A government department and a local council have refused to release the cost of dismantling two controversial bonfires in east Belfast.
Workers removed the bonfire material on 11 July from Bloomfield Walkway and Cluan Place and a road was closed.
Armed police also stood guard while the workers, who wore masks to protect their identities, removed the material.
Belfast City Council and the Department for Infrastructure said they could not disclose how much this cost.
They said this was because of "commercial sensitivity".
The public bodies were responding to BBC News NI Freedom of Information (FOI) requests.
In response to a separate FOI request about the cost of policing the bonfire removal, the PSNI said it was not in a position to respond.
The PSNI's FOI department said it was dealing with "a high volume of requests" and reduced staffing levels were limiting its ability to respond "within the legislative time-frame".
The normal time limit for public bodies to respond to FOI requests is 20 working days.
Commenting on the delay in responding to BBC News NI's FOI request, Chief Superintendent David Moore said: "We apologise for the inconvenience this has caused.
"We can confirm your request has been allocated and is being processed by our corporate information team. You will receive a response from them shortly and we will be aiming to provide you with as much information as possible."
Felicity Huston, a former commissioner for public appointments, said FOI requests seemed to be "feared by recipients rather than accepted as part of grown-up governance and accountability".
"Without the public and their money there would be no public bodies," she told BBC News NI.
"This is often lost sight of in the bunkers where FOI requests are thwarted in any way possible.
Large amounts of time, effort and the public's money was being spent thinking up ways of avoiding answering legitimate public questions, said Ms Huston.
"We are not talking about vexatious enquiries or ones which would take an inordinate amount of time to answer," she said.
"We would just like to know how much of our money was spent on this activity; I don't think it is a unreasonable request."
In response to a separate FOI request sent by BBC News NI the Department for Infrastructure confirmed it spent £97,839 on the removal of Eleventh Night and anti-internment bonfire materials across Northern Ireland between 2015 and 2018.
However, the department confirmed these figures did not include the cost of removing bonfire material from Belfast's Cluan Place and Bloomfield Walkway.
The department said this information constituted "confidential commercial information" between it and Belfast City Council.
Bonfires are traditionally lit in many loyalist areas of Northern Ireland on the Eleventh Night - the eve of the Twelfth of July.
The fires mark William of Orange's victory over King James II at the Battle of the Boyne in 1690 and supporters say they are an important part of loyalist culture.

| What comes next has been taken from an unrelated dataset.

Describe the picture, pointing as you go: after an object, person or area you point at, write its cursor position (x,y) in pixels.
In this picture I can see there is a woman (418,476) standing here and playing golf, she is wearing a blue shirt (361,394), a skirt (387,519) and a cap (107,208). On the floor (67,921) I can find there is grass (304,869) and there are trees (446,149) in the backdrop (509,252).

The decision to remove material from the Bloomfield bonfire was taken on 10 July after a High Court ruling.
A judge directed the Department for Infrastructure to take immediate action, amid claims the 80-pallet-high construction at Bloomfield Walkway posed a serious threat to surrounding homes.
The bonfire was lit as contractors moved in to try to dismantle it.

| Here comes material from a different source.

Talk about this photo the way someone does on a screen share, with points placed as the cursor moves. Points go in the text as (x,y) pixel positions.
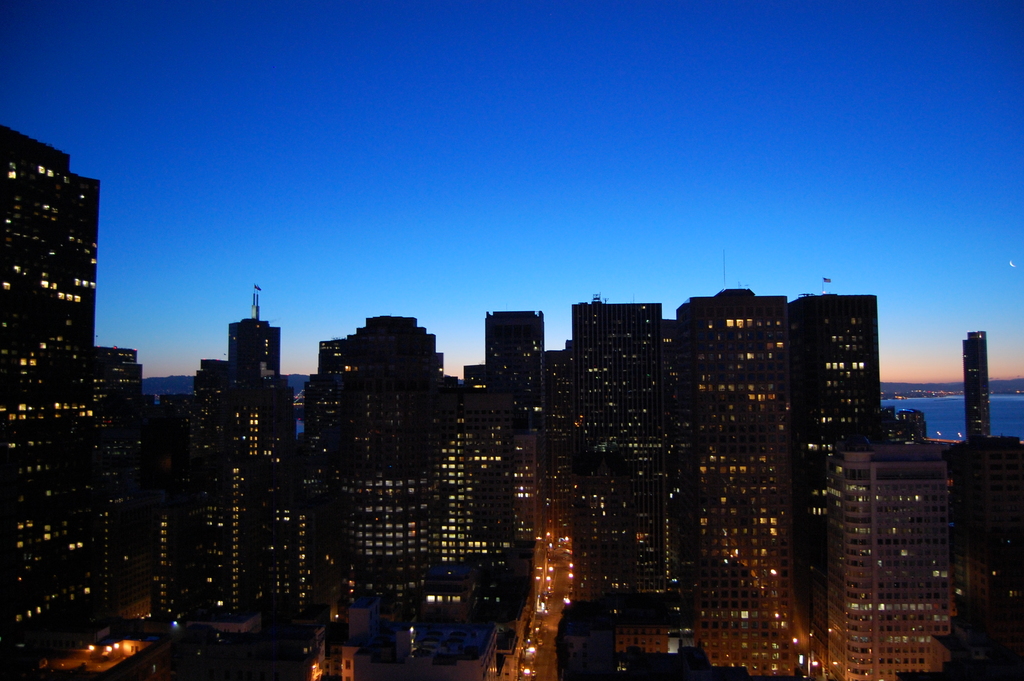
In this image, I can see the view of the city (610,388). These are the buildings (332,473) with the lights (453,458). I can see a road (553,611) with the vehicles (531,657). Here is the sky (767,166). On the right side of the image (935,413), I can see the water (940,406).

The Cluan Place bonfire was dismantled after the Fire Service raised concerns about nearby buildings.
The Department for Infrastructure said afterwards it was in discussion with the council about how to apportion the contractor's costs for the material removal.
As it owned the land at Bloomfield Walkway, the department said it was likely to cover a significant proportion of the cost.

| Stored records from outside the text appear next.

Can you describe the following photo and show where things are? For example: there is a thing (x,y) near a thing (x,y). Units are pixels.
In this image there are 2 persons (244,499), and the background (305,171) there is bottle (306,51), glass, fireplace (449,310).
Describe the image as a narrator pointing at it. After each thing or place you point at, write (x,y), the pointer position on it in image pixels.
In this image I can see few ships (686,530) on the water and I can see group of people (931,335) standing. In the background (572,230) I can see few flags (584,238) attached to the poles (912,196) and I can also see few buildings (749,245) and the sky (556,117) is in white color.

'Confidential commercial information'
Responding to a BBC News NI FOI request to break down bonfire removal costs, the department said it was dealing with the request under regulations covering environmental information held by public authorities.
It only held some of this information and was not in a position to determine the full costs as they were still being agreed with Belfast City Council, said the department.
It added: "The information that the department does currently hold relates to information within the contract between Belfast City Council and its contractor specifying rates for payment.
"Such information will normally constitute confidential commercial information."
The department concluded it needed to protect both the council's and its own "legitimate economic interests".
Accountability and transparency
In response to a further FOI request, the council confirmed it held information about bonfire removal costs, but could not release this "for reasons of commercial sensitivity... as it would prejudice the commercial interests of the contractor".
"The withheld information is commercially sensitive to the contractor as it is live, still has currency, relates to ongoing work that is still being carried out and may impact on the ability of the contractor to carry out future work."
The council's response conceded that releasing the information could "promote accountability and transparency" about its spending of public money.
But it concluded that there was an "overarching need for the council to maintain its credibility with this and any future contractors who may carry out this work".
BBC News NI has asked both the department and the council to review their decisions, and referred the PSNI to the Information Commissioner for failing to respond within the statutory time limit.